*WRITTEN TASK:* Say, as a bare number, how many lines of the listing hold "металлических".

*DATASET RECORDS:*
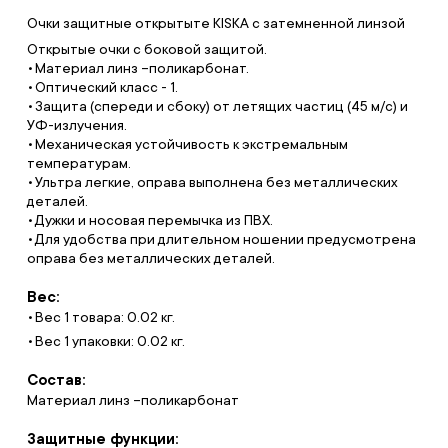
Очки защитные открытыте KISKA с затемненной линзой
Открытые очки с боковой защитой.
Материал линз –поликарбонат.
Оптический класс - 1.
Защита (спереди и сбоку) от летящих частиц (45 м/с) и
УФ-излучения.
Механическая устойчивость к экстремальным
температурам.
Ультра легкие, оправа выполнена без металлических
деталей.
Дужки и носовая перемычка из ПВХ.
Для удобства при длительном ношении предусмотрена
оправа без металлических деталей.
Вес:
Вес 1 товара: 0.02 кг.
Вес 1 упаковки: 0.02 кг.
Состав:
Материал линз –поликарбонат
Защитные функции:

*EXERCISE RESPONSE:* 2